I ricercatori hanno scoperto che l’aumento delle emissioni è stato così significativo che l’Alaska potrebbe trasformarsi da deposito di carbonio in produttore netto. E lo stesso potrebbero fare anche altri territori sub-artici, come la Siberia e il Canada. Lo scioglimento di questo terreno ghiacciato potrebbe alzare la temperatura della Terra di 1 grado.

A Bethel, le temperature medie sono aumentate di quasi 2 gradi dalla metà del Novecento.
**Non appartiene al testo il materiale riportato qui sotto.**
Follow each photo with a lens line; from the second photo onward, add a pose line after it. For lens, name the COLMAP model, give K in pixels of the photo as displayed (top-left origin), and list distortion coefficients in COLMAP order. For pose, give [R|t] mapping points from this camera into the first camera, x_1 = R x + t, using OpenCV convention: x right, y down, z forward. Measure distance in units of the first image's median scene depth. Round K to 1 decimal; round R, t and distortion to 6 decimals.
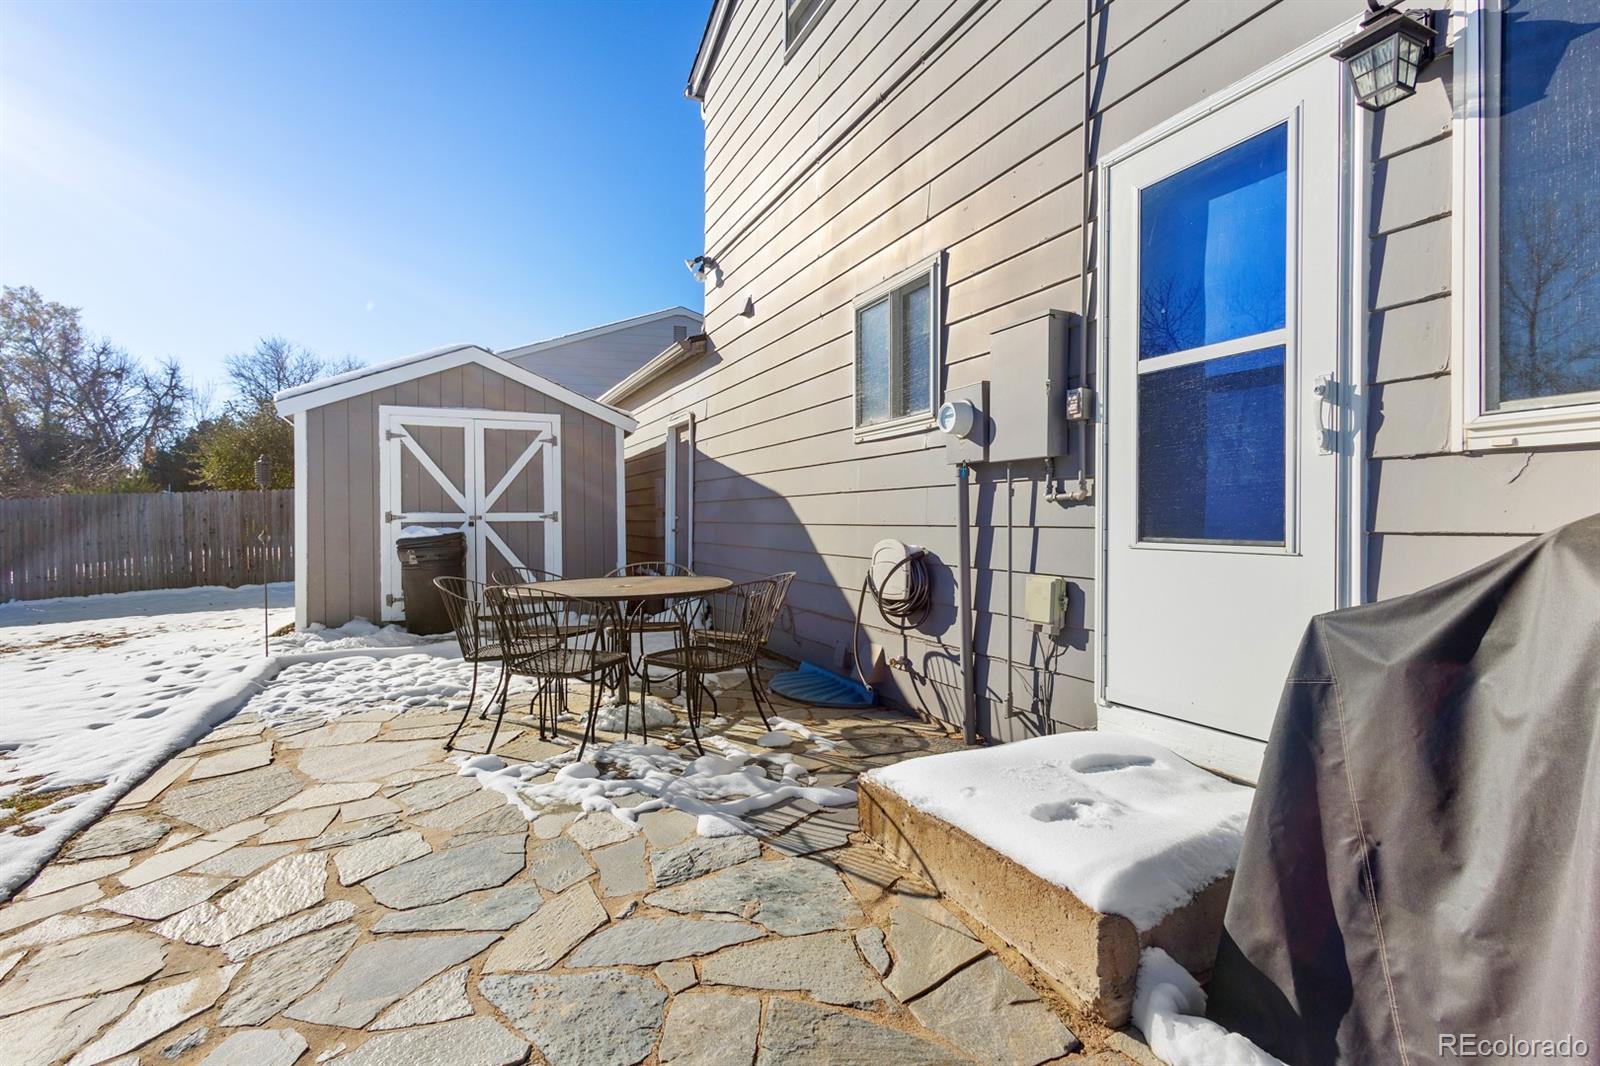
lens RADIAL K [[739.0, 0, 796.9], [0, 739.0, 531.2], [0, 0, 1]] dist [-0.001556, -0.000475]
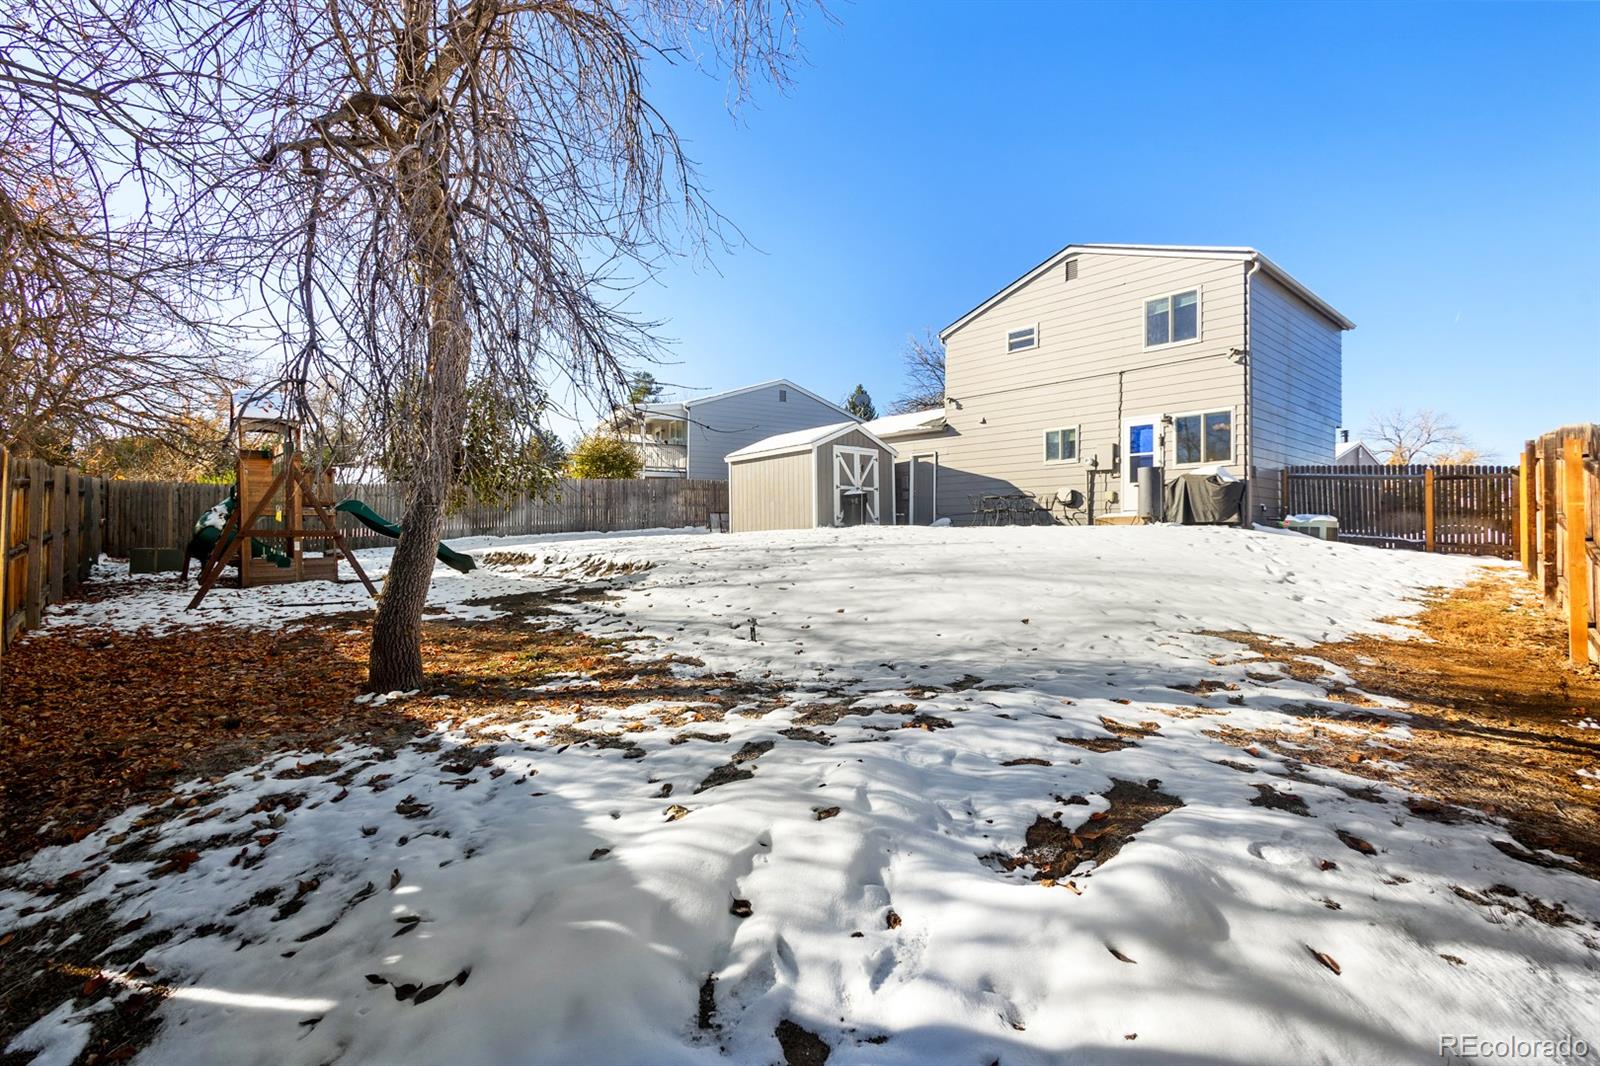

Il permafrost superficiale comincia a sciogliersi d’estate, spaccando le strade e pregiudicando la stabilità degli edifici.

Per la ricercatrice Sue Natali, «se il permafrost che si decompone è bagnato, c'è meno ossigeno disponibile per i microbi, così producono più metano. Se il permafrost è secco, la decomposizione produrrà più anidride carbonica».

Per Vladimir Ramonovsky dell’Università dell’Alaska, le temperature del permafrost a 20 metri di profondità sono aumentate negli ultimi decenni di 3 gradi. Negli strati superficiali, le temperature sono passate da -8 a -3.

«Meno 3 non è così lontano da zero - osserva Ramonovsky -. Se le emissioni e il riscaldamento continueranno di questo passo, la temperatura superficiale salirà sopra il punto di congelamento intorno alla metà del secolo».